## How to complete this task
Nothing but the pictures gets dropped; retype every entry exactly.

── Data excerpts

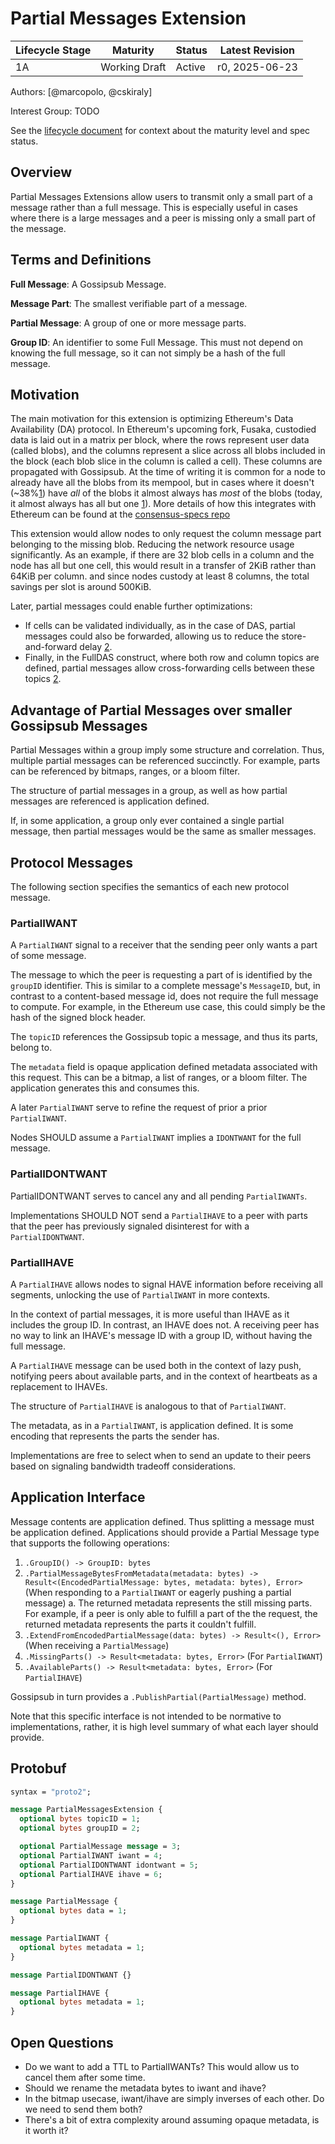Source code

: # Partial Messages Extension

| Lifecycle Stage | Maturity      | Status | Latest Revision |
| --------------- | ------------- | ------ | --------------- |
| 1A              | Working Draft | Active | r0, 2025-06-23  |

Authors: [@marcopolo, @cskiraly]

Interest Group: TODO

[@marcopolo]: https://github.com/marcopolo
[@cskiraly]: https://github.com/cskiraly

See the [lifecycle document][lifecycle-spec] for context about the maturity level
and spec status.

[lifecycle-spec]: https://github.com/libp2p/specs/blob/master/00-framework-01-spec-lifecycle.md

## Overview

Partial Messages Extensions allow users to transmit only a small part of a
message rather than a full message. This is especially useful in cases where
there is a large messages and a peer is missing only a small part of the
message.

## Terms and Definitions

**Full Message**: A Gossipsub Message.

**Message Part**: The smallest verifiable part of a message.

**Partial Message**: A group of one or more message parts.

**Group ID**: An identifier to some Full Message. This must not depend on
knowing the full message, so it can not simply be a hash of the full message.

## Motivation

The main motivation for this extension is optimizing Ethereum's Data
Availability (DA) protocol. In Ethereum's upcoming fork, Fusaka, custodied data
is laid out in a matrix per block, where the rows represent user data (called
blobs), and the columns represent a slice across all blobs included in the block
(each blob slice in the column is called a cell). These columns are propagated
with Gossipsub. At the time of writing it is common for a node to already have
all the blobs from its mempool, but in cases where it doesn't (~38%[1]) have
_all_ of the blobs it almost always has _most_ of the blobs (today, it almost
always has all but one [1]). More details of how this integrates with Ethereum
can be found at the [consensus-specs
repo](https://github.com/ethereum/consensus-specs/pull/4558)

This extension would allow nodes to only request the column message part
belonging to the missing blob. Reducing the network resource usage
significantly. As an example, if there are 32 blob cells in a column and the
node has all but one cell, this would result in a transfer of 2KiB rather than
64KiB per column. and since nodes custody at least 8 columns, the total savings
per slot is around 500KiB.

Later, partial messages could enable further optimizations:
- If cells can be validated individually, as in the case of DAS, partial
  messages could also be forwarded, allowing us to reduce the store-and-forward
  delay [2].
- Finally, in the FullDAS construct, where both row and column topics are
  defined, partial messages allow cross-forwarding cells between these topics
  [2].

## Advantage of Partial Messages over smaller Gossipsub Messages

Partial Messages within a group imply some structure and correlation. Thus,
multiple partial messages can be referenced succinctly. For example, parts can
be referenced by bitmaps, ranges, or a bloom filter.

The structure of partial messages in a group, as well as how partial messages
are referenced is application defined.

If, in some application, a group only ever contained a single partial message,
then partial messages would be the same as smaller messages.


## Protocol Messages

The following section specifies the semantics of each new protocol message.

### PartialIWANT

A `PartialIWANT` signal to a receiver that the sending peer only wants a part of
some message.

The message to which the peer is requesting a part of is identified by the
`groupID` identifier. This is similar to a complete message's `MessageID`, but,
in contrast to a content-based message id, does not require the full message to
compute. For example, in the Ethereum use case, this could simply be the hash of
the signed block header.

The `topicID` references the Gossipsub topic a message, and thus its parts,
belong to.

The `metadata` field is opaque application defined metadata associated with this
request. This can be a bitmap, a list of ranges, or a bloom filter. The
application generates this and consumes this.

A later `PartialIWANT` serve to refine the request of prior a prior `PartialIWANT`.

Nodes SHOULD assume a `PartialIWANT` implies a `IDONTWANT` for the full message.

### PartialIDONTWANT

PartialIDONTWANT serves to cancel any and all pending `PartialIWANTs`.

Implementations SHOULD NOT send a `PartialIHAVE` to a peer with parts that the
peer has previously signaled disinterest for with a `PartialIDONTWANT`.

### PartialIHAVE

A `PartialIHAVE` allows nodes to signal HAVE information before receiving all
segments, unlocking the use of `PartialIWANT` in more contexts.

In the context of partial messages, it is more useful than IHAVE as it includes
the group ID. In contrast, an IHAVE does not. A receiving peer has no way to
link an IHAVE's message ID with a group ID, without having the full message.

A `PartialIHAVE` message can be used both in the context of lazy push, notifying
peers about available parts, and in the context of heartbeats as a replacement
to IHAVEs.

The structure of `PartialIHAVE` is analogous to that of `PartialIWANT`.

The metadata, as in a `PartialIWANT`, is application defined. It is some encoding
that represents the parts the sender has.

Implementations are free to select when to send an update to their peers based
on signaling bandwidth tradeoff considerations.

## Application Interface

Message contents are application defined. Thus splitting a message must be
application defined. Applications should provide a Partial Message type that
supports the following operations:

1. `.GroupID() -> GroupID: bytes`
2. `.PartialMessageBytesFromMetadata(metadata: bytes) -> Result<(EncodedPartialMessage: bytes, metadata: bytes), Error>` (When responding to a `PartialIWANT` or eagerly pushing a partial message)
  a. The returned metadata represents the still missing parts. For example, if a
     peer is only able to fulfill a part of the the request, the returned
     metadata represents the parts it couldn't fulfill.
3. `.ExtendFromEncodedPartialMessage(data: bytes) -> Result<(), Error>` (When receiving a `PartialMessage`)
4. `.MissingParts() -> Result<metadata: bytes, Error>` (For `PartialIWANT`)
5. `.AvailableParts() -> Result<metadata: bytes, Error>` (For `PartialIHAVE`)

Gossipsub in turn provides a `.PublishPartial(PartialMessage)` method.

Note that this specific interface is not intended to be normative to
implementations, rather, it is high level summary of what each layer should
provide.

## Protobuf

```protobuf
syntax = "proto2";

message PartialMessagesExtension {
  optional bytes topicID = 1;
  optional bytes groupID = 2;

  optional PartialMessage message = 3;
  optional PartialIWANT iwant = 4;
  optional PartialIDONTWANT idontwant = 5;
  optional PartialIHAVE ihave = 6;
}

message PartialMessage {
  optional bytes data = 1;
}

message PartialIWANT {
  optional bytes metadata = 1;
}

message PartialIDONTWANT {}

message PartialIHAVE {
  optional bytes metadata = 1;
}

```

## Open Questions

- Do we want to add a TTL to PartialIWANTs? This would allow us to cancel them after some time.
- Should we rename the metadata bytes to iwant and ihave?
- In the bitmap usecase, iwant/ihave are simply inverses of each other. Do we need to send them both?
- There's a bit of extra complexity around assuming opaque metadata, is it worth it?

[1]: https://ethresear.ch/t/is-data-available-in-the-el-mempool/22329
[2]: https://ethresear.ch/t/fulldas-towards-massive-scalability-with-32mb-blocks-and-beyond/19529#possible-extensions-13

────

## Answer area
Source code

: # Partial Messages Extension

| Lifecycle Stage | Maturity      | Status | Latest Revision |
| --------------- | ------------- | ------ | --------------- |
| 1A              | Working Draft | Active | r0, 2025-06-23  |

Authors: [@marcopolo, @cskiraly]

Interest Group: TODO

[@marcopolo]: https://github.com/marcopolo
[@cskiraly]: https://github.com/cskiraly

See the [lifecycle document][lifecycle-spec] for context about the maturity level
and spec status.

[lifecycle-spec]: https://github.com/libp2p/specs/blob/master/00-framework-01-spec-lifecycle.md

## Overview

Partial Messages Extensions allow users to transmit only a small part of a
message rather than a full message. This is especially useful in cases where
there is a large messages and a peer is missing only a small part of the
message.

## Terms and Definitions

**Full Message**: A Gossipsub Message.

**Message Part**: The smallest verifiable part of a message.

**Partial Message**: A group of one or more message parts.

**Group ID**: An identifier to some Full Message. This must not depend on
knowing the full message, so it can not simply be a hash of the full message.

## Motivation

The main motivation for this extension is optimizing Ethereum's Data
Availability (DA) protocol. In Ethereum's upcoming fork, Fusaka, custodied data
is laid out in a matrix per block, where the rows represent user data (called
blobs), and the columns represent a slice across all blobs included in the block
(each blob slice in the column is called a cell). These columns are propagated
with Gossipsub. At the time of writing it is common for a node to already have
all the blobs from its mempool, but in cases where it doesn't (~38%[1]) have
_all_ of the blobs it almost always has _most_ of the blobs (today, it almost
always has all but one [1]). More details of how this integrates with Ethereum
can be found at the [consensus-specs
repo](https://github.com/ethereum/consensus-specs/pull/4558)

This extension would allow nodes to only request the column message part
belonging to the missing blob. Reducing the network resource usage
significantly. As an example, if there are 32 blob cells in a column and the
node has all but one cell, this would result in a transfer of 2KiB rather than
64KiB per column. and since nodes custody at least 8 columns, the total savings
per slot is around 500KiB.

Later, partial messages could enable further optimizations:
- If cells can be validated individually, as in the case of DAS, partial
  messages could also be forwarded, allowing us to reduce the store-and-forward
  delay [2].
- Finally, in the FullDAS construct, where both row and column topics are
  defined, partial messages allow cross-forwarding cells between these topics
  [2].

## Advantage of Partial Messages over smaller Gossipsub Messages

Partial Messages within a group imply some structure and correlation. Thus,
multiple partial messages can be referenced succinctly. For example, parts can
be referenced by bitmaps, ranges, or a bloom filter.

The structure of partial messages in a group, as well as how partial messages
are referenced is application defined.

If, in some application, a group only ever contained a single partial message,
then partial messages would be the same as smaller messages.


## Protocol Messages

The following section specifies the semantics of each new protocol message.

### PartialIWANT

A `PartialIWANT` signal to a receiver that the sending peer only wants a part of
some message.

The message to which the peer is requesting a part of is identified by the
`groupID` identifier. This is similar to a complete message's `MessageID`, but,
in contrast to a content-based message id, does not require the full message to
compute. For example, in the Ethereum use case, this could simply be the hash of
the signed block header.

The `topicID` references the Gossipsub topic a message, and thus its parts,
belong to.

The `metadata` field is opaque application defined metadata associated with this
request. This can be a bitmap, a list of ranges, or a bloom filter. The
application generates this and consumes this.

A later `PartialIWANT` serve to refine the request of prior a prior `PartialIWANT`.

Nodes SHOULD assume a `PartialIWANT` implies a `IDONTWANT` for the full message.

### PartialIDONTWANT

PartialIDONTWANT serves to cancel any and all pending `PartialIWANTs`.

Implementations SHOULD NOT send a `PartialIHAVE` to a peer with parts that the
peer has previously signaled disinterest for with a `PartialIDONTWANT`.

### PartialIHAVE

A `PartialIHAVE` allows nodes to signal HAVE information before receiving all
segments, unlocking the use of `PartialIWANT` in more contexts.

In the context of partial messages, it is more useful than IHAVE as it includes
the group ID. In contrast, an IHAVE does not. A receiving peer has no way to
link an IHAVE's message ID with a group ID, without having the full message.

A `PartialIHAVE` message can be used both in the context of lazy push, notifying
peers about available parts, and in the context of heartbeats as a replacement
to IHAVEs.

The structure of `PartialIHAVE` is analogous to that of `PartialIWANT`.

The metadata, as in a `PartialIWANT`, is application defined. It is some encoding
that represents the parts the sender has.

Implementations are free to select when to send an update to their peers based
on signaling bandwidth tradeoff considerations.

## Application Interface

Message contents are application defined. Thus splitting a message must be
application defined. Applications should provide a Partial Message type that
supports the following operations:

1. `.GroupID() -> GroupID: bytes`
2. `.PartialMessageBytesFromMetadata(metadata: bytes) -> Result<(EncodedPartialMessage: bytes, metadata: bytes), Error>` (When responding to a `PartialIWANT` or eagerly pushing a partial message)
  a. The returned metadata represents the still missing parts. For example, if a
     peer is only able to fulfill a part of the the request, the returned
     metadata represents the parts it couldn't fulfill.
3. `.ExtendFromEncodedPartialMessage(data: bytes) -> Result<(), Error>` (When receiving a `PartialMessage`)
4. `.MissingParts() -> Result<metadata: bytes, Error>` (For `PartialIWANT`)
5. `.AvailableParts() -> Result<metadata: bytes, Error>` (For `PartialIHAVE`)

Gossipsub in turn provides a `.PublishPartial(PartialMessage)` method.

Note that this specific interface is not intended to be normative to
implementations, rather, it is high level summary of what each layer should
provide.

## Protobuf

```protobuf
syntax = "proto2";

message PartialMessagesExtension {
  optional bytes topicID = 1;
  optional bytes groupID = 2;

  optional PartialMessage message = 3;
  optional PartialIWANT iwant = 4;
  optional PartialIDONTWANT idontwant = 5;
  optional PartialIHAVE ihave = 6;
}

message PartialMessage {
  optional bytes data = 1;
}

message PartialIWANT {
  optional bytes metadata = 1;
}

message PartialIDONTWANT {}

message PartialIHAVE {
  optional bytes metadata = 1;
}

```

## Open Questions

- Do we want to add a TTL to PartialIWANTs? This would allow us to cancel them after some time.
- Should we rename the metadata bytes to iwant and ihave?
- In the bitmap usecase, iwant/ihave are simply inverses of each other. Do we need to send them both?
- There's a bit of extra complexity around assuming opaque metadata, is it worth it?

[1]: https://ethresear.ch/t/is-data-available-in-the-el-mempool/22329
[2]: https://ethresear.ch/t/fulldas-towards-massive-scalability-with-32mb-blocks-and-beyond/19529#possible-extensions-13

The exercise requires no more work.